Managers and supervisors should be trained that no “magic words” are required to initiate the ADA’s interactive accommodation process. Employees seeking accommodations do not need to use the word “accommodation” or refer to the “ADA.” Instead, managers and supervisors need to know that when an employee has put them on notice about some type of physical or mental impairment and suggested that they may need some help from their employer, they may have an obligation under the ADA to “take some initiative.” We suggest that such initiative begin with immediately alerting HR about the issue.

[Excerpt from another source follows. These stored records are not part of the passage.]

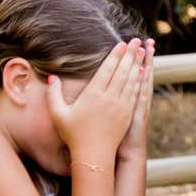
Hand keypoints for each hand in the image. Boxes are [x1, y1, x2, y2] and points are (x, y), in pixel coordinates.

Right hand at [48, 38, 148, 165]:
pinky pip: (135, 93)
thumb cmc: (73, 134)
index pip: (107, 70)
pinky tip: (142, 72)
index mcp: (93, 96)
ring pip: (131, 81)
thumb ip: (53, 94)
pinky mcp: (127, 114)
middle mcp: (109, 99)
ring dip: (137, 64)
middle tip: (136, 40)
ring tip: (141, 51)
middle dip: (130, 54)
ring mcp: (121, 106)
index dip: (115, 55)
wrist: (94, 154)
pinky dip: (139, 80)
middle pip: (122, 71)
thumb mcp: (58, 113)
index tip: (121, 44)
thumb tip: (52, 76)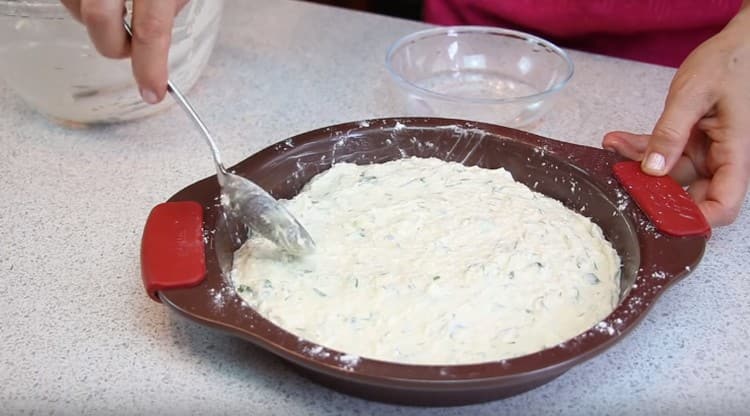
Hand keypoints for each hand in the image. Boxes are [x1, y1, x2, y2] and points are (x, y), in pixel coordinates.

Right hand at [61, 0, 188, 103]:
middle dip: (114, 44)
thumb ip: (166, 12)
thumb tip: (152, 46)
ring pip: (77, 9)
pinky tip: (105, 3)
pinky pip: (68, 0)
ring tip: (118, 12)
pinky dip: (83, 8)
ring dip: (100, 24)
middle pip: (99, 18)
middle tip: (131, 46)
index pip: (150, 28)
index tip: (152, 93)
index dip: (150, 66)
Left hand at [603, 6, 749, 226]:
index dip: (697, 220)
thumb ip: (671, 132)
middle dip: (654, 193)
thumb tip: (653, 169)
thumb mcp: (693, 95)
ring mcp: (703, 152)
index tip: (663, 220)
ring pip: (668, 174)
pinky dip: (640, 149)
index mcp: (734, 153)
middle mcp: (720, 158)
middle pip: (691, 195)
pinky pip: (661, 154)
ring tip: (614, 148)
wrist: (735, 46)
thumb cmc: (727, 64)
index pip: (723, 204)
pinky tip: (617, 141)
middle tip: (624, 183)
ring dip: (639, 165)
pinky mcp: (688, 142)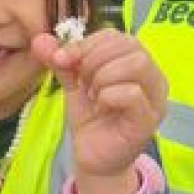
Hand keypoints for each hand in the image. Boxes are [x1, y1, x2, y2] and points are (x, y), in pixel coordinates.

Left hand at [32, 28, 166, 193]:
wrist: (92, 158)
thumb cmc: (90, 119)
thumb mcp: (72, 84)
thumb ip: (60, 61)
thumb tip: (39, 39)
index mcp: (137, 62)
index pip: (117, 35)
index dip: (87, 43)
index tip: (64, 60)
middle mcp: (153, 77)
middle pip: (130, 45)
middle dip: (95, 60)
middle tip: (83, 83)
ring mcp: (155, 99)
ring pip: (136, 64)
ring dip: (104, 76)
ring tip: (94, 95)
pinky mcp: (148, 120)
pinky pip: (132, 93)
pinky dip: (108, 96)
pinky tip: (101, 109)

 Does federal law prohibit sexual orientation bias? Sometime this year or next, the United States Supreme Court will decide whether or not federal law currently prohibits job bias based on sexual orientation. Federal law bans workplace sex discrimination, and so the question is whether “sex” includes “sexual orientation.” Some federal courts have answered this question “yes” but others have said “no.” About half of the states have statutes expressly outlawing discrimination based on sexual orientation. During recent oral arguments, the Supreme Court justices seemed divided. Some comments from Justice Neil Gorsuch have given hope to those who favor an expanded definition of the word “sex,” but it is very difficult to predict case outcomes from questions posed at oral argument. Stay tuned for developments!

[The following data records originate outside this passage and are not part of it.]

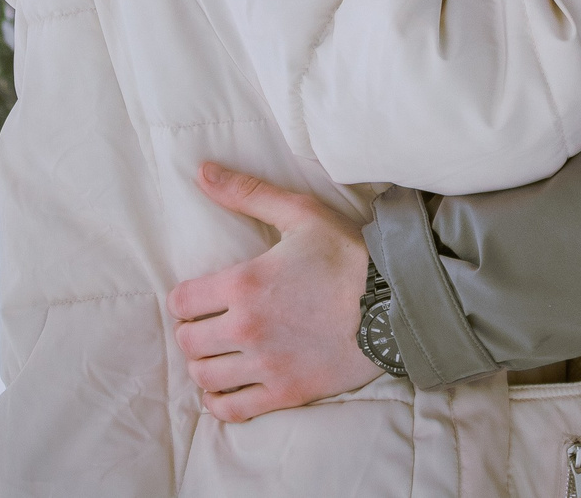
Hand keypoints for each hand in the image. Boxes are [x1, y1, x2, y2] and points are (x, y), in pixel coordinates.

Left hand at [167, 162, 379, 421]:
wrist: (399, 303)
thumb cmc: (349, 255)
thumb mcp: (300, 213)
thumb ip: (247, 193)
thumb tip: (201, 171)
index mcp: (244, 283)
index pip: (181, 302)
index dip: (184, 299)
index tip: (198, 298)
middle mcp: (247, 327)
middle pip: (188, 342)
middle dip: (192, 331)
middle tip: (208, 325)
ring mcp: (267, 364)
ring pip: (205, 377)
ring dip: (204, 365)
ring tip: (219, 354)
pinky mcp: (287, 393)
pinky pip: (233, 410)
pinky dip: (221, 402)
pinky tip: (227, 387)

The problems of automated hiring: At least one national financial services company now is using an algorithm to “interview” candidates, i.e. to screen candidates for success based on sets of key words used in resumes. A recent New York Times commentator criticized this process: “The problem is that automated hiring can create a closed-loop system. Advertisements created by algorithms encourage certain people to send in their resumes. After the resumes have undergone automated culling, a lucky few are hired and then subjected to automated evaluation, the results of which are looped back to establish criteria for future job advertisements and selections. This system operates with no transparency or accountability built in to check that the criteria are fair to all job applicants.” Lawsuits have been filed and investigations launched. Consult with legal counsel before you migrate to this use of technology. (See: Beware of Automated Hiring).

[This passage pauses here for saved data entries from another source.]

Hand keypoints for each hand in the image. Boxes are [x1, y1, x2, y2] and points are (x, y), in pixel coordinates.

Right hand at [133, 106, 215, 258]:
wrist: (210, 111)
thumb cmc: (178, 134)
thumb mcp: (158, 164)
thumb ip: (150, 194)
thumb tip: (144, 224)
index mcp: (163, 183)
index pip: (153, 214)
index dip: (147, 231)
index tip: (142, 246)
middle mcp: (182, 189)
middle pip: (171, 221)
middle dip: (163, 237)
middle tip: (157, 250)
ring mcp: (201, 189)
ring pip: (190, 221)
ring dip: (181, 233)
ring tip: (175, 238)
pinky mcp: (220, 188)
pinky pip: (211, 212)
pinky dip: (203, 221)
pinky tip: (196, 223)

Large settlement in disability bias case: Speaking of problems in employment-related technology, the United States Equal Employment Opportunity Commission (EEOC) recently announced that a national telecommunications and entertainment company has agreed to pay $1.25 million to settle a disability discrimination case. The employer allegedly was failing to accommodate, and was screening out, disabled applicants via an online application portal. As part of the settlement, the employer also has agreed to hire consultants to verify that application questions actually are job-related.